Faridabad and Manesar in the National Capital Region (NCR) were identified as pollution hotspots this monsoon as when most of NCR breathed clean air, these two regions reported high pollution levels during the season, found a recent analysis of air quality trends conducted by the Centre for Science and Environment (CSE), which released the data on Friday evening.

The study found Faridabad’s Sector 11 had the worst air this monsoon in the NCR with 64 ug/m3 (micrograms per cubic meter) of pollutants.

The analysis is a continuation of the air quality tracker initiative of the Urban Data Analytics Lab of the CSE that was started last winter. The objective of this new analysis is to understand the starting line of the onset of pollution during the pre-winter levels in this region. The analysis assessed the annual and seasonal trends in PM2.5 concentration from January 1, 2018 to October 15, 2021.

As part of the study, 14 new locations in NCR were identified last winter as emerging hotspots, half of which registered lower PM 2.5 concentration this monsoon compared to city and regional averages. Three more locations, including Manesar and Faridabad’s Sector 11, emerged as potential pollution hotspots this monsoon.

The analysis shows these locations show significantly higher seasonal average compared to the rest of the region.

Avikal Somvanshi, programme manager for sustainable cities with CSE, said, “During monsoon, there are no external factors, such as temperature drop and stubble burning that come into play during winter, that will affect the air quality. Still Faridabad, Manesar and other cities of Haryana had high pollution levels. Usually, the rain washes down all pollutants, but higher levels indicate that local sources of pollution are not being controlled.”

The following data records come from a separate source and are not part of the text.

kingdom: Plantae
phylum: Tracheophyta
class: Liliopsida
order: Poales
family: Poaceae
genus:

“If during monsoon, high levels of pollution are being reported when most of Delhi-NCR had good air quality, it will be very difficult to meet targets during winter, when external factors affect the air quality,” he added.

According to the 2009 National Ambient Air Quality Standards, the permissible PM2.5 level over a year-long period is 40µg/m³--eight times more than the revised threshold set by the World Health Organisation.

The seasonal average of air pollutants in Faridabad (42), Gurugram (44), Manesar (51) and Dharuhera (43) during monsoon this year (from July 1 till October 15) was higher than the annual average.

S Narayanan, member secretary of Haryana State Pollution Control Board (HSPCB), said, “I am yet to go through the data. I will not be able to comment before studying it. All measures are being taken to ensure that pollution levels are under control during the winter season.”

Meanwhile, the air quality in Gurugram was in the moderate category. The Central Pollution Control Board’s air quality bulletin showed Gurugram had an air quality index (AQI) of 164 on Friday. With an AQI of 183, Faridabad district also recorded moderate air quality, though slightly poorer than Gurugram. Over the next two days, the city is likely to receive one or two spells of rain, which might improve the air quality.

According to the weather bulletin issued on Friday by the Air Quality Early Warning System for Delhi, the air quality in the national capital territory will remain ‘moderate’ on Saturday and is likely to improve on Sunday, owing to rainfall and strong winds. The contribution of biomass burning in PM2.5 concentration is also likely to be less than 5% and reduce significantly over the weekend.